Fünfter Badetoter: Vermisster Mann (23) aus Faaker See geborgen

Drobollach/ Faaker See -

Die Badesaison steht erst in den Startlöchern – in Kärnten hat es bis dato bereits fünf tödliche Badeunfälle gegeben. Gestern wurde ein 23-jähriger Mann im Faaker See tot geborgen. Sein Vater hatte den jungen Mann bereits am Montagabend, dem 25. Mai 2026, als vermisst gemeldet, nachdem er ihn seit rund 24 Stunden nicht mehr erreichen konnte. Auch an der Wohnadresse in Villach war der 23-Jährige nicht auffindbar. Die Polizei leitete daraufhin umfangreiche Ermittlungen ein.

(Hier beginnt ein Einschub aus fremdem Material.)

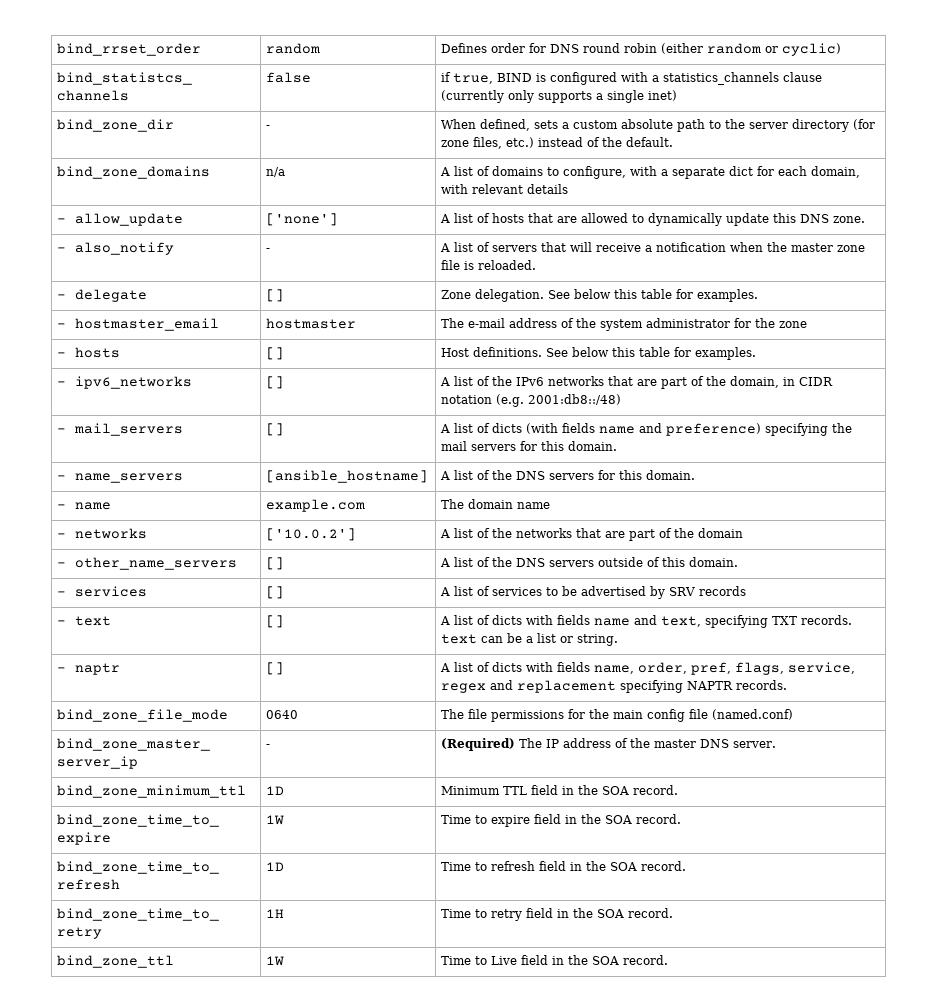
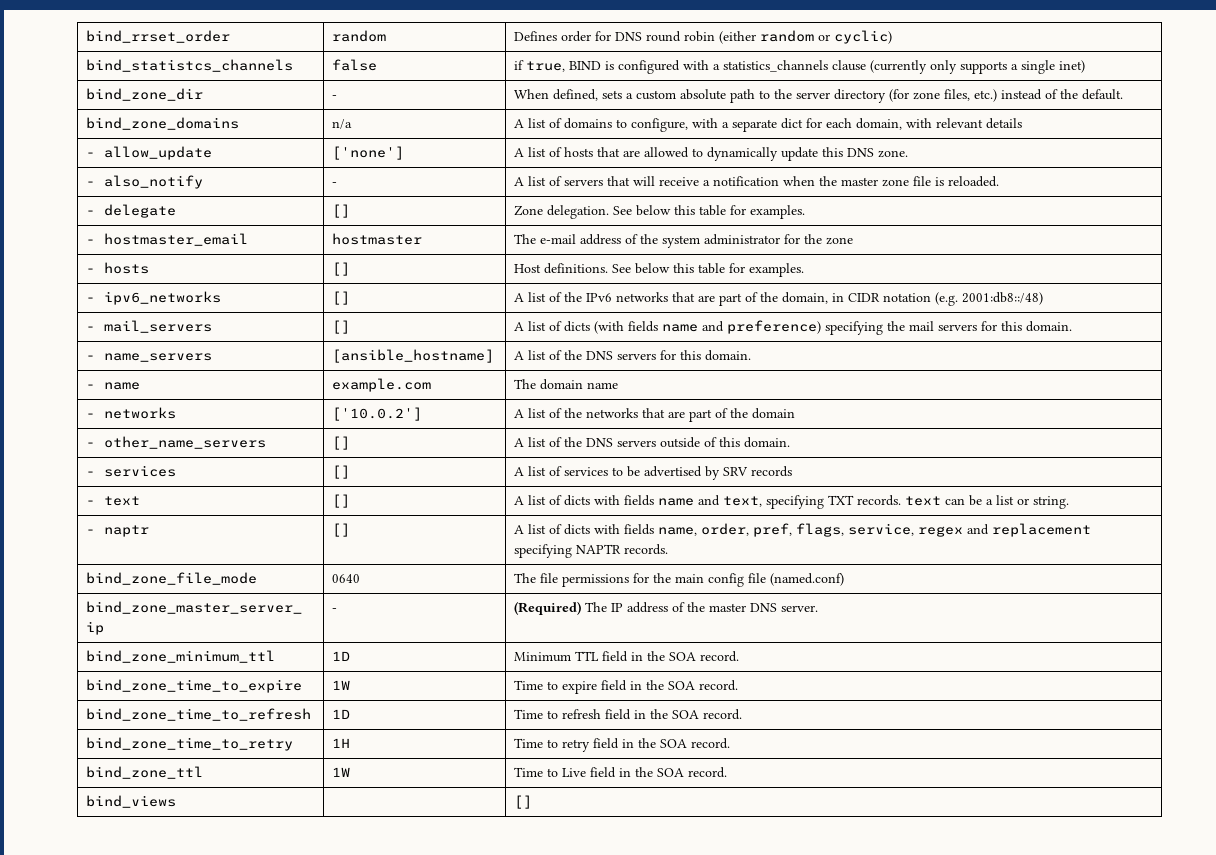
(668, 960) none -> [86,795,177,808] [514,795,533,809] // bind_views | | []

Der 23-jährige Villacher konnte gestern nur mehr tot geborgen werden

Spur führt nach Drobollach

Im Zuge der Ermittlungen führten Hinweise schließlich zu einem Strandbad in Drobollach am Faaker See. Dort teilte der Bademeister mit, bereits am Mittwoch, dem 27. Mai 2026, Kleidungsstücke sowie ein Mobiltelefon auf der Liegewiese gefunden zu haben. Da es sich laut seinen Angaben häufig um vergessene Gegenstände von Badegästen handelt, wurde der Fund zunächst nicht als ungewöhnlich eingestuft und die Gegenstände verwahrt. In weiterer Folge konnten die Gegenstände von den Angehörigen jedoch eindeutig dem Vermissten zugeordnet werden.

Große Suchaktion eingeleitet

Daraufhin wurde eine groß angelegte Suchaktion im Wasser gestartet. Im Einsatz standen die Wasserrettung, Taucher der Feuerwehr Klagenfurt sowie der Polizeihubschrauber mit FLIR-Wärmebildtechnik. Kurz nach 19.00 Uhr wurde der 23-Jährige schließlich im Bereich des Steges des Strandbades in einer Tiefe von rund vier Metern im Faaker See tot aufgefunden und geborgen. Die Staatsanwaltschaft Klagenfurt hat eine Obduktion zur Klärung der genauen Todesursache angeordnet.